___ SUPPLIED MATERIAL
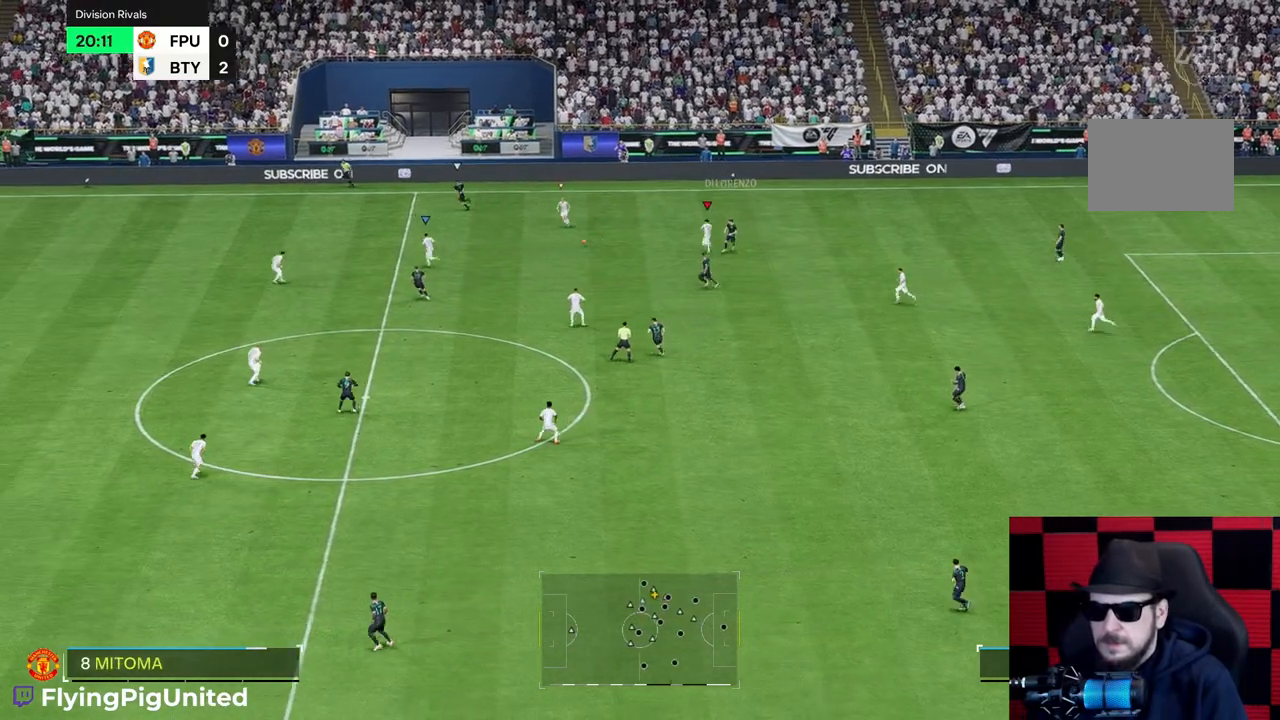
{"buttons": [], "left_stick": "up-left", "right_stick": "center", "events": [[117, "left_stick", "up"], [217, "left_stick", "right"], [267, "left_stick", "down-right"], [467, "left_stick", "up-left"]]}
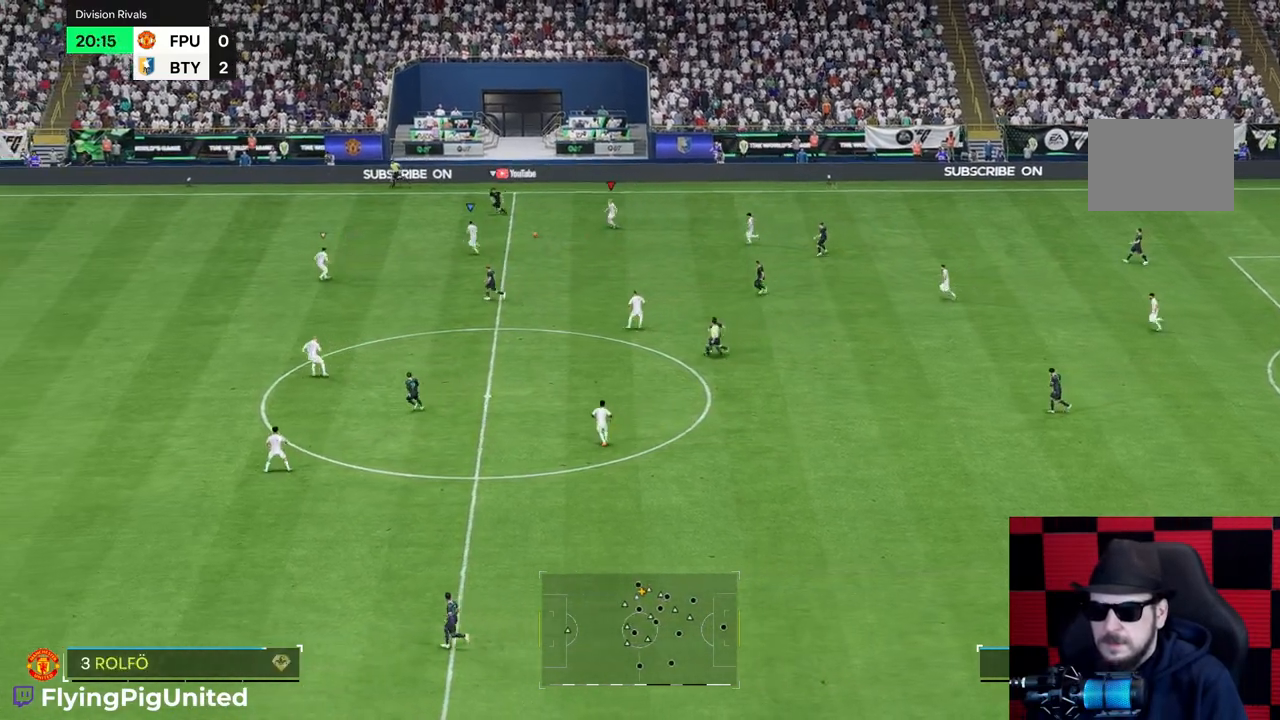
{"buttons": [], "left_stick": "up-left", "right_stick": "center", "events": [[217, "R2", "down"], [267, "R2", "up"]]}
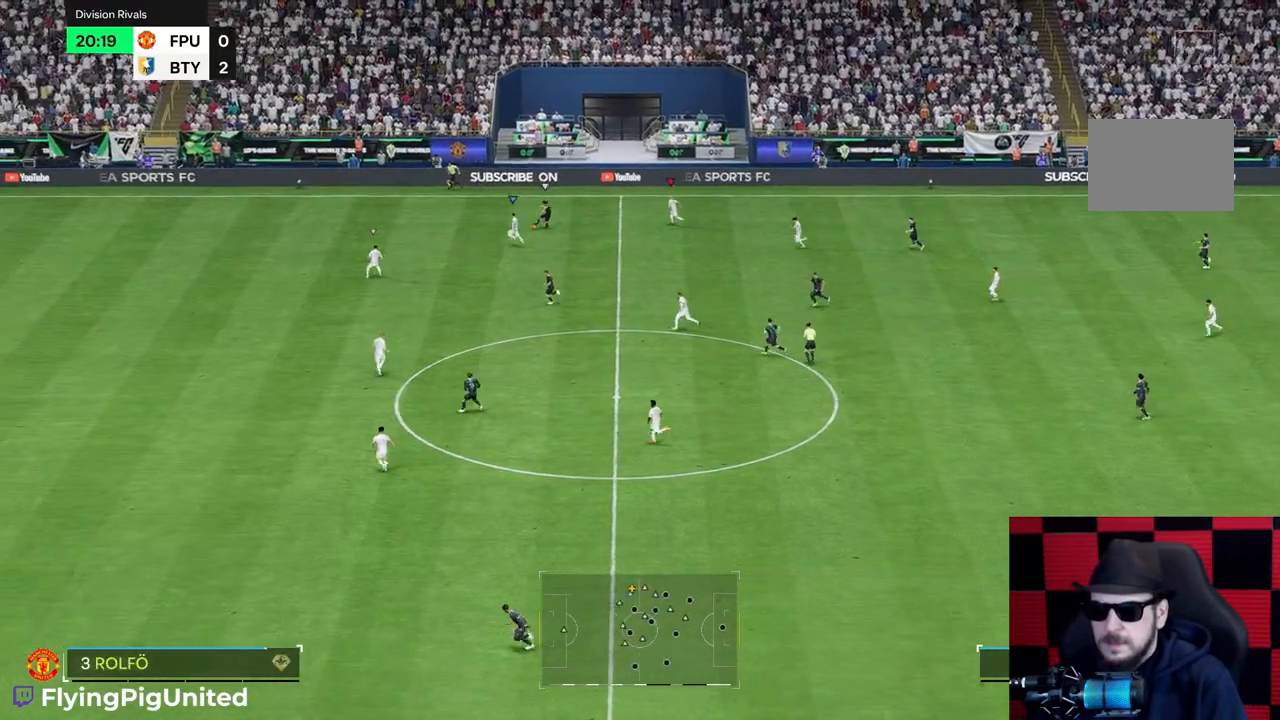
{"buttons": [], "left_stick": "down-left", "right_stick": "center", "events": [[483, "left_stick", "down-left"]]}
______
▶ TASK REQUIREMENTS:
Leave out the pictures and copy the rest of the material above exactly.

▶ TASK ANSWER:
{"buttons": [], "left_stick": "up-left", "right_stick": "center", "events": [[117, "left_stick", "up"], [217, "left_stick", "right"], [267, "left_stick", "down-right"], [467, "left_stick", "up-left"]]}
{"buttons": [], "left_stick": "up-left", "right_stick": "center", "events": [[217, "R2", "down"], [267, "R2", "up"]]}
{"buttons": [], "left_stick": "down-left", "right_stick": "center", "events": [[483, "left_stick", "down-left"]]}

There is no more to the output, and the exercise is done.